For the stability of the DFE, it is required that \(1 – \Re_{0} > 0\), leading to the condition \(\Re_{0} < 1\) and \(\lambda_{i}\rho_{i} < \mu\).

Hence, we conclude the following result:

4. Results

A model for the transmission dynamics of multi-strain COVID-19 infections with individual vaccination has been developed. Theoretical analysis of critical factors in disease management, including the basic reproduction number and the disease-free equilibrium, has been conducted. The disease-free equilibrium has been determined to be locally asymptotically stable when the basic reproduction number is less than unity (\(\Re_{0} < 1\)), subject to a minimum vaccination threshold within the population. The various parameters contributing to the basic reproduction number have been characterized by their sensitivity indices, as presented in Table 2.

Normalized sensitivity indices have been employed to identify parameters with a greater impact on disease transmission. These sensitivity indices can be positive or negative. The parameter with the highest positive (or negative) sensitivity index is the one most (or least) sensitive to \(\Re_{0}\), and thus, to disease transmission. Figure 6 visualizes the magnitudes of these sensitivity indices.

Simulations of the model equations were also conducted based on the parameter values in Table 1. The results are presented in Figures 7,8,9 and 10. The simulations reveal that infections decrease over time with reduced exposure to infection, as illustrated in Figure 7.

However, an increase in the recruitment rate of individuals (\(\Lambda = 0.375\)) results in a prolonged persistence of the disease, as observed in Figure 8. Figure 9 demonstrates that infections slow down with an increase in the proportion of vaccinated individuals (increasing from \(\rho_{i} = 0.13\) to \(\rho_{i} = 0.43\)).

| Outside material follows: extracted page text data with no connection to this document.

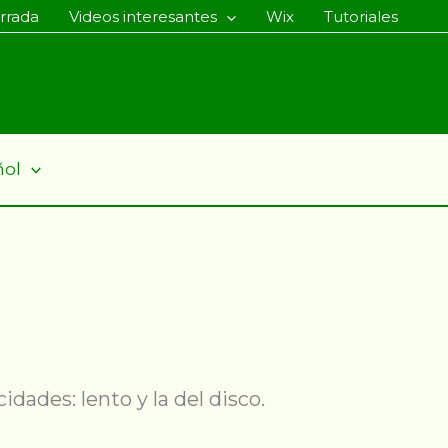
rrada
Videos interesantes
Wix
Tutoriales
ñol
idades: lento y la del disco.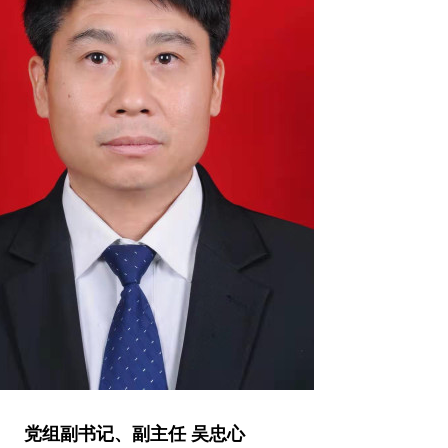
党组副书记、副主任 吴忠心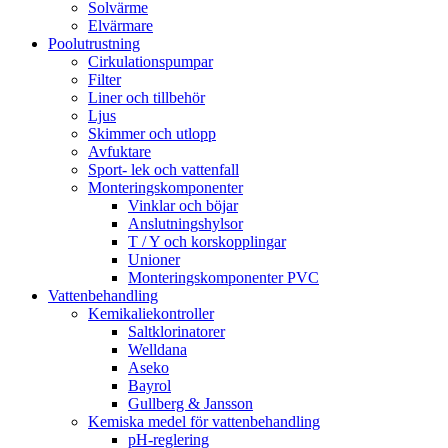
Solvärme
Elvärmare
Poolutrustning
Cirkulationspumpar
Filter
Liner och tillbehör
Ljus
Skimmer och utlopp
Avfuktare
Sport- lek och vattenfall
Monteringskomponenter
Vinklar och böjar
Anslutningshylsor
T / Y och korskopplingar
Unioner
Monteringskomponenter PVC
Vattenbehandling
Kemikaliekontroller
Saltklorinatorer
Welldana
Aseko
Bayrol
Gullberg & Jansson
Kemiska medel för vattenbehandling
pH-reglering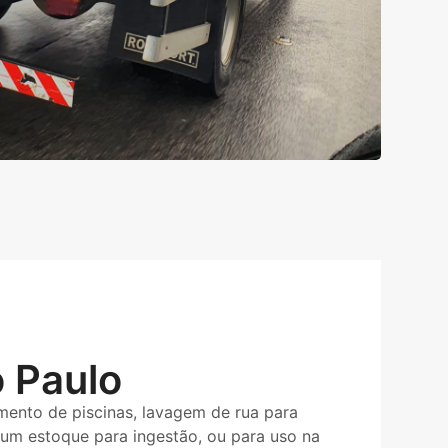
 Paulo
ento de piscinas, lavagem de rua para
 um estoque para ingestão, ou para uso na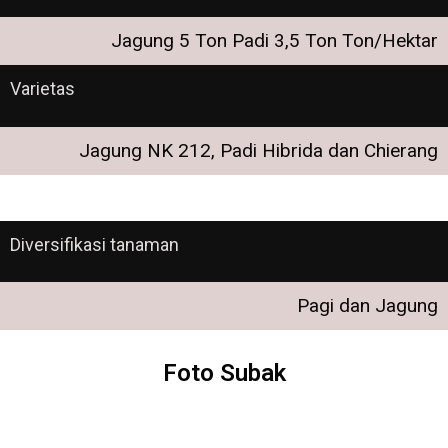
Jagung 5 Ton Padi 3,5 Ton Ton/Hektar
Varietas
Jagung NK 212, Padi Hibrida dan Chierang
Diversifikasi tanaman
Pagi dan Jagung
Foto Subak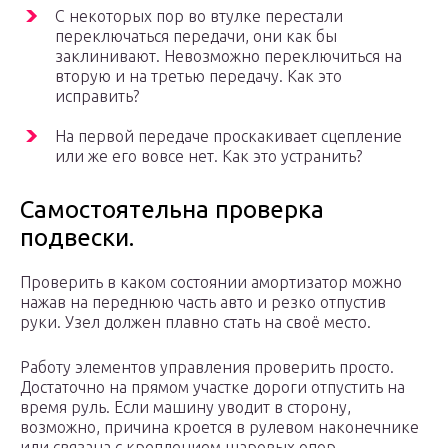
С некоторых пор во втулке перестали
переключаться передачи, они как бы
заклинивают. Невозможно переключиться на
вторую и на третью передачу. Как это
исправить?
На первой передаче проскакивает сцепление
или же его вовсе нет. Как это устранить?
Самостоятельна проверка
подвески.
Проверить в каком состоянии амортизатор можно
нажав на переднюю часть авто и резко отпустив
руки. Узел должен плавно стать на своё место.
Работу элементов управления проверить просто.
Достаточно на прямом участке дороги отпустить на
время руль. Если машину уводит в сторону,
возможно, причина кроется в рулевом наконечнике
или связана с креплением шаровых опор.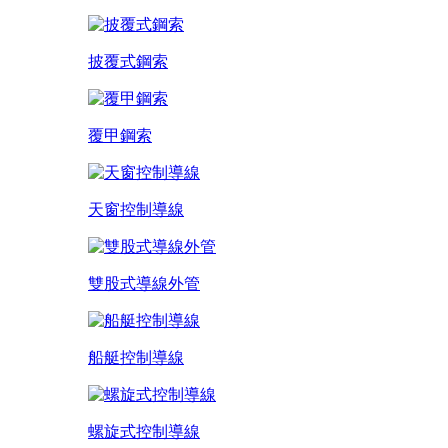
披覆式鋼索
覆甲鋼索
天窗控制導線
雙股式導線外管
船艇控制導線
螺旋式控制導線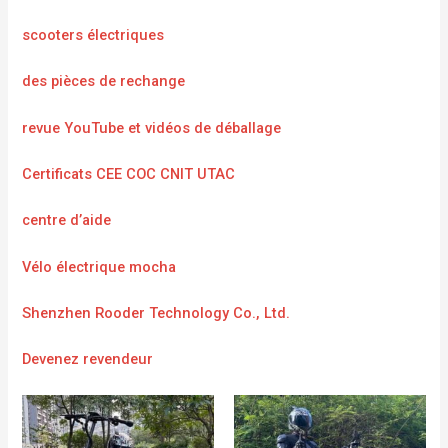
scooters électriques
des pièces de rechange
revue YouTube et vidéos de déballage
Certificats CEE COC CNIT UTAC
centre d’aide
Vélo électrique mocha
Shenzhen Rooder Technology Co., Ltd.
Devenez revendeur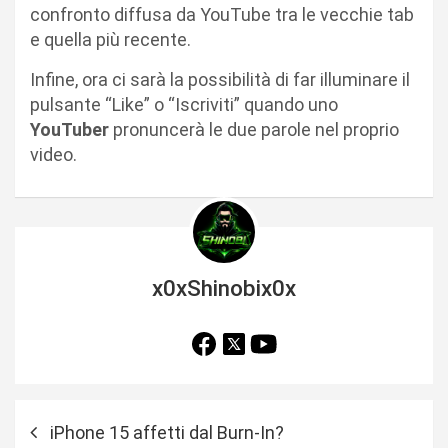
confronto diffusa da YouTube tra le vecchie tab
e quella più recente.
Infine, ora ci sarà la possibilità di far illuminare il
pulsante “Like” o “Iscriviti” quando uno
YouTuber
pronuncerà le due parole nel proprio
video.
x0xShinobix0x
N
iPhone 15 affetti dal Burn-In?
a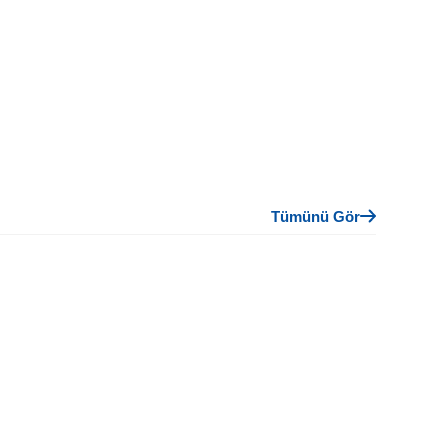
Tümünü Gör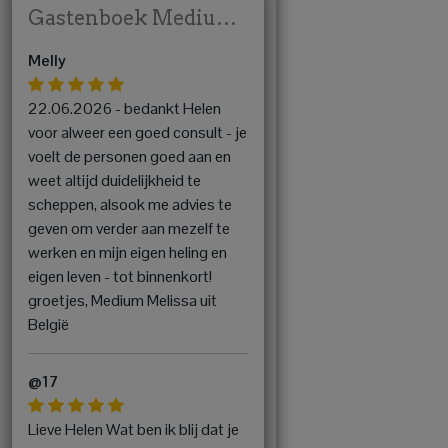
Gastenboek Medium Helen
Melly
22.06.2026 - bedankt Helen
voor alweer een goed consult - je
voelt de personen goed aan en
weet altijd duidelijkheid te
scheppen, alsook me advies te
geven om verder aan mezelf te
werken en mijn eigen heling en
eigen leven - tot binnenkort!
groetjes, Medium Melissa uit
België
@17
Lieve Helen Wat ben ik blij dat je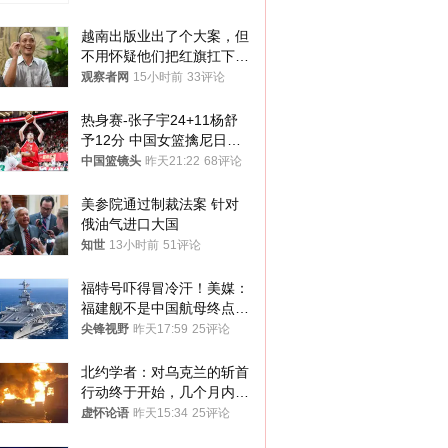
越南出版业出了个大案，但
不用怀疑他们把红旗扛下去
的决心
观察者网
15小时前
33评论
热身赛-张子宇24+11杨舒
予12分 中国女篮擒尼日利
亚
中国篮镜头
昨天21:22
68评论
美参院通过制裁法案 针对
俄油气进口大国
知世
13小时前
51评论
福特号吓得冒冷汗！美媒：
福建舰不是中国航母终点，
而是新起点！
尖锋视野
昨天17:59
25评论
北约学者：对乌克兰的斩首
行动终于开始，几个月内乌
将投降
虚怀论语
昨天15:34
25评论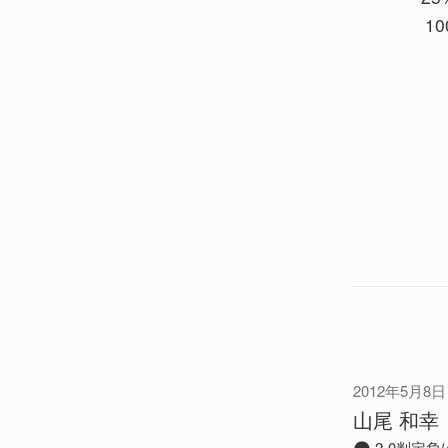
10
2012年5月8日
山尾 和幸
2-0判定負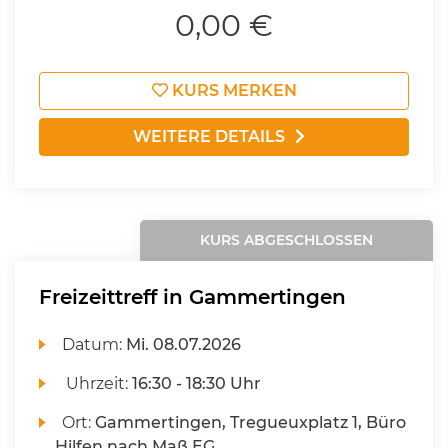
0,00 €
KURS MERKEN
WEITERE DETAILS
KURS ABGESCHLOSSEN
Freizeittreff in Gammertingen
Datum:
Mi.
08.07.2026
Uhrzeit:
16:30 - 18:30 Uhr
Ort:
Gammertingen, Tregueuxplatz 1, Büro
Hilfen nach Maß EG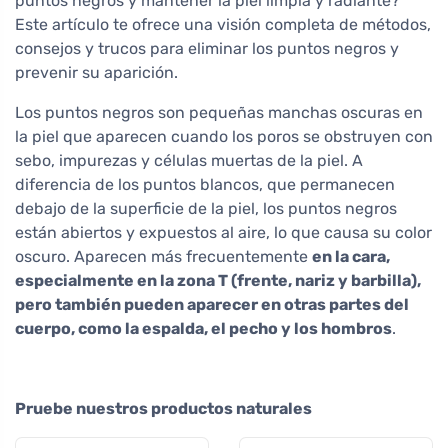
puntos negros y mantener la piel limpia y radiante?
Este artículo te ofrece una visión completa de métodos,
consejos y trucos para eliminar los puntos negros y
prevenir su aparición.
Los puntos negros son pequeñas manchas oscuras en
la piel que aparecen cuando los poros se obstruyen con
sebo, impurezas y células muertas de la piel. A
diferencia de los puntos blancos, que permanecen
debajo de la superficie de la piel, los puntos negros
están abiertos y expuestos al aire, lo que causa su color
oscuro. Aparecen más frecuentemente
en la cara,
especialmente en la zona T (frente, nariz y barbilla),
pero también pueden aparecer en otras partes del
cuerpo, como la espalda, el pecho y los hombros
.
Pruebe nuestros productos naturales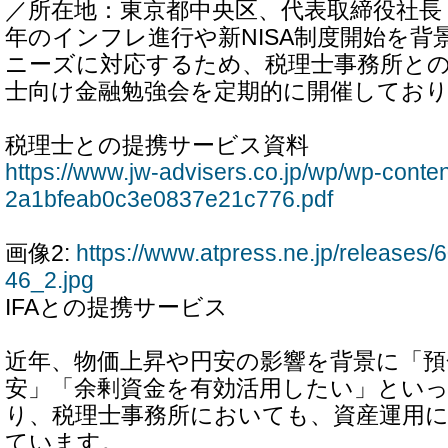
／所在地：東京都中央区、代表取締役社長：
年のインフレ進行や新NISA制度開始を背
ニーズに対応するため、税理士事務所と
士向け金融勉強会を定期的に開催してお
税理士との提携サービス資料
https://www.jw-advisers.co.jp/wp/wp-conte
2a1bfeab0c3e0837e21c776.pdf
画像2:
https://www.atpress.ne.jp/release
46_2.jpg
IFAとの提携サービス
近年、物価上昇や円安の影響を背景に「
安」「余剰資金を有効活用したい」とい
り、税理士事務所においても、資産運用
ています。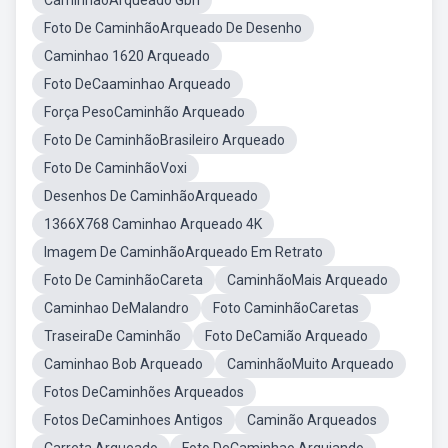
CaminhãoArqueado Gbn
Foto De CaminhãoArqueado De Desenho
Caminhao 1620 Arqueado
Foto DeCaaminhao Arqueado
Força PesoCaminhão Arqueado
Foto De CaminhãoBrasileiro Arqueado
Foto De CaminhãoVoxi
Desenhos De CaminhãoArqueado
1366X768 Caminhao Arqueado 4K
Imagem De CaminhãoArqueado Em Retrato
Foto De CaminhãoCareta
CaminhãoMais Arqueado
Caminhao DeMalandro
Foto CaminhãoCaretas
TraseiraDe Caminhão
Foto DeCamião Arqueado
Caminhao Bob Arqueado
CaminhãoMuito Arqueado
Fotos DeCaminhões Arqueados
Fotos DeCaminhoes Antigos
Caminão Arqueados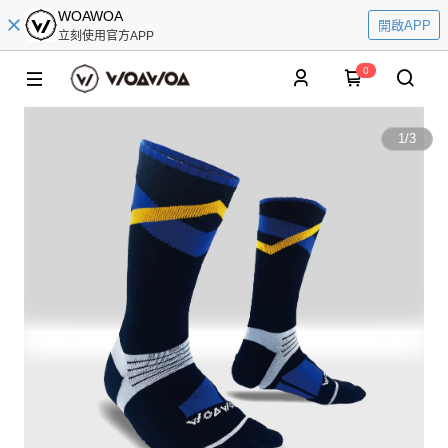
WOAWOA
開啟APP
立刻使用官方APP
0
1
/
3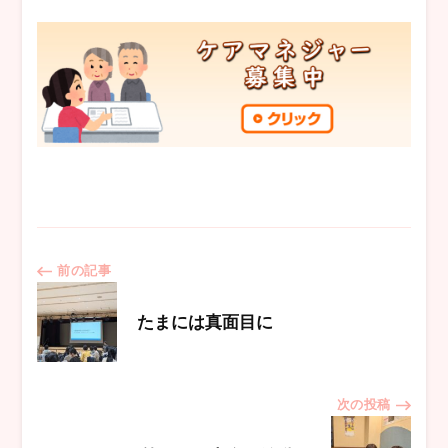
投
前の記事
稿
たまには真面目に
ナ
次の投稿
ビ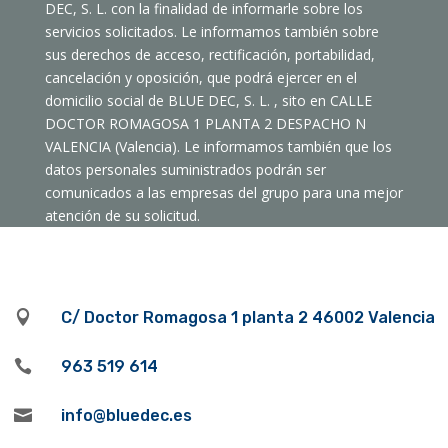
DEC, S. L. con la finalidad de informarle sobre los
servicios solicitados. Le informamos también sobre
sus derechos de acceso, rectificación, portabilidad,
cancelación y oposición, que podrá ejercer en el
domicilio social de BLUE DEC, S. L. , sito en CALLE
DOCTOR ROMAGOSA 1 PLANTA 2 DESPACHO N
VALENCIA (Valencia). Le informamos también que los
datos personales suministrados podrán ser
comunicados a las empresas del grupo para una mejor
atención de su solicitud.

C/ Doctor Romagosa 1 planta 2 46002 Valencia

963 519 614

info@bluedec.es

Furthermore, Figure 10 highlights the fact that a further increase in the proportion of vaccinated individuals leads to a reduction in infections as well as exposure to the disease.

5. Conclusions

A multi-strains transmission dynamics of COVID-19 have been constructed and analyzed. The theoretical analysis, as well as numerical simulations, show that the disease can be contained when \(R_{0}<1\) and when more people are vaccinated. Herd immunity thresholds for the commonly used COVID-19 vaccines in Nigeria were also computed to guide policymakers.